START Information provided

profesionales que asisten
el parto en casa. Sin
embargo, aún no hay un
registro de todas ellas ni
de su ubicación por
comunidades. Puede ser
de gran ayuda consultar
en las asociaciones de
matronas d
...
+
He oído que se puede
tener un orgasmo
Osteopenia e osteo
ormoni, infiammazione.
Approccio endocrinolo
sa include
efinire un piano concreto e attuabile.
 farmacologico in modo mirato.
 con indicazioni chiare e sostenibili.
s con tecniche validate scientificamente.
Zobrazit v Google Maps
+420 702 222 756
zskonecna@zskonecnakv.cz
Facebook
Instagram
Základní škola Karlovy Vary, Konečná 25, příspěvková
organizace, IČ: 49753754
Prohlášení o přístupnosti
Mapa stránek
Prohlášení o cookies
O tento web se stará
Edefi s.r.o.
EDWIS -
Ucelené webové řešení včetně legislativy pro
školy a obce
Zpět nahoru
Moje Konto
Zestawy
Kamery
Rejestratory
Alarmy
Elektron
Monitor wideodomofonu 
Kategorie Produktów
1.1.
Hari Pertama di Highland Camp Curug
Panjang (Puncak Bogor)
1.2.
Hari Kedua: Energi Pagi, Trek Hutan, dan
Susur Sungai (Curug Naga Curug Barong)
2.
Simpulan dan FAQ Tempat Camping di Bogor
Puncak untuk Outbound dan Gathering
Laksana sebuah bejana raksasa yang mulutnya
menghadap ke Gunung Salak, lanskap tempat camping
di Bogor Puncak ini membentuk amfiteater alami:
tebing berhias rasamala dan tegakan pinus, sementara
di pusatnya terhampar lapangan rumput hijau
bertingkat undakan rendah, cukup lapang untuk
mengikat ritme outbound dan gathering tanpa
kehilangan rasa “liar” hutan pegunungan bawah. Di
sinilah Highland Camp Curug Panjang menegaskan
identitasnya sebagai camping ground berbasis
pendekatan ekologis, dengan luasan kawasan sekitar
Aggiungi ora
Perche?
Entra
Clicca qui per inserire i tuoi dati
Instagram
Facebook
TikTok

END Information provided

• [About this task]:
Read through the entries, then copy every line where the string "Prohlášení" is found.

• [Response to the exercise]:
Prohlášení o přístupnosti
Prohlášení o cookies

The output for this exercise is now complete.